● **INSTRUCTIONS**:
1. Decide whether each statement agrees with the hydrogel and cell migration passage. For each, answer yes or no and quote the words from the passage that settle it.
(a) In the dextran methacrylated hydrogels, lower cross-link density went with shorter degradation times.
(b) Cell migration studies are usually done with unmodified Boyden chambers.
(c) Through chemotaxis, cells move in directions unrelated to any chemical gradient.
2. Continue the passage on hydrogel degradation and cell migration, beginning right after its final sentence.

● **SUPPLIED PASSAGE**:
● ● ● ● ●

Degradation of hydrogels depends on hydrolysis of either the cross-links or the polymer backbone. This process is unique for the different hydrogel compositions. Some may be synthesized with targeted degradation of the cross-links or the backbone. Usual degradation of polymers relies on adsorption of medium on the polymer surface, diffusion of medium into the polymer, chemical reactions, diffusion of degradation products, and description of degradation products. For the most part, degradation is carried out by specific enzymatic hydrolysis of hydrogel components.
Endo-dextranase has been cross-linked in dextran methacrylated hydrogels in order to degrade the polymer. The degradation rate depended on the cross-link density and the amount of dextranase present. Lower cross-link density correlated with shorter degradation times. A similar method was employed to produce degradation-controlled release of proteins. Enzymatically-degrading dextran hydrogels were made by co-entrapment of dextranase. In addition, chemically degrading gels of hydroxyethyl methacrylated dextran have been prepared to compare degradation time with cross-linking.
Cell migration occurs in response to extracellular signals and phenotypic preference; this concept is an established notion in cell biology. Through chemotaxis, the cells move in a direction controlled by a gradient of diffusible chemicals. In cases of injury, this effect is brought about by signaling from the immune system. For vascular injury following angioplasty, the response of smooth muscle cells to injury signals leads to accumulation of neointimal smooth muscle cells. Cell migration studies are typically conducted in experimental assays with modified Boyden chambers. These chambers have inserts that separate cells from chemo attractants in the lower well. The chemical signaling causes the migration of cells through micron size pores; these pore sizes and density may be specific for each type of cell.

● ● ● ● ●

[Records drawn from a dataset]
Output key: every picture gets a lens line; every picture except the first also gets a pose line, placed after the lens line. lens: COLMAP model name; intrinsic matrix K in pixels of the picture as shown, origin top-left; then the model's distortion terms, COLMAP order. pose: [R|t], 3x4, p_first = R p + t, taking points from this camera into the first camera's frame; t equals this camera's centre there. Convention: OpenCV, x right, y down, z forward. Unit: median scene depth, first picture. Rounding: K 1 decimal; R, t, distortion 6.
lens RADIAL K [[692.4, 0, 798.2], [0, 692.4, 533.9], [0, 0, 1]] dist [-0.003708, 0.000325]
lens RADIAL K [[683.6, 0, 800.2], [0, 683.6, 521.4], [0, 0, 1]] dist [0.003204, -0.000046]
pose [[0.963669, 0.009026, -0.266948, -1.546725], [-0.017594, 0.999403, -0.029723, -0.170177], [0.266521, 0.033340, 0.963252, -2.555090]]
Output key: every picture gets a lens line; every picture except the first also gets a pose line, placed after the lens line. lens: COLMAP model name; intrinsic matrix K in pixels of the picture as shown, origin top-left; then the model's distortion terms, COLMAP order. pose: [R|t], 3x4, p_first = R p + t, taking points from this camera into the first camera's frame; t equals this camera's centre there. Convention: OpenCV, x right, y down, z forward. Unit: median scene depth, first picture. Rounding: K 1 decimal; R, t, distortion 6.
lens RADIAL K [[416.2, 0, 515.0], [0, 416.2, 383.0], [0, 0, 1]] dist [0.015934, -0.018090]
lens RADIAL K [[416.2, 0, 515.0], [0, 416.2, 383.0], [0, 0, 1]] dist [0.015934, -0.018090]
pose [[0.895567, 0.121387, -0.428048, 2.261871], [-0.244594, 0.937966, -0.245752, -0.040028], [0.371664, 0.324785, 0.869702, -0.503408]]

● ● ● ● ●

● **TASK-BY-TASK RESULTS**:
1.
(a) Yes: "Lower cross-link density correlated with shorter degradation times."
(b) No: "Cell migration studies are typically conducted in experimental assays with modified Boyden chambers."
(c) No: "Through chemotaxis, the cells move in a direction controlled by a gradient of diffusible chemicals."

2.
The movement of cells to the extracellular matrix is facilitated by the release of matrix metalloproteinase (MMPs) to dissolve numerous extracellular substrates. These extracellular proteinases are able to degrade structural proteins of the extracellular matrix (ECM), cleave cell surface molecules, and other proteins. This regulates cell behavior in response to physiological processes including embryonic development, wound repair, cancer, and tissue morphogenesis. Since their identification, several classes of MMPs have been discovered to function in different ways; some specifically target amino acid residues to remove barriers to invasion.
What is needed is an improved biodegradable matrix that will encourage in-growth of tissue.
It is an object of this invention to provide a biocompatible, biodegradable scaffold for tissue ingrowth. In one embodiment, there is a biodegradable matrix for inducing cell migration therein, wherein two peptides are covalently linked to the matrix, a first peptide being cleavable by natural proteases and the other comprising a cell-attracting peptide. The matrix can be dextran. The dextran matrix can be glycidyl methacrylate dextran. In one embodiment, the dextran has a molecular weight of 40 kDa. The first peptide can be comprised of at least the sequence CGGLGPAGGLC (SEQ ID NO:1). The second peptide comprises in part the sequence RGD. The second peptide can include CRGDSP (SEQ ID NO: 2). The second peptide can include CRGDSPC (SEQ ID NO: 3).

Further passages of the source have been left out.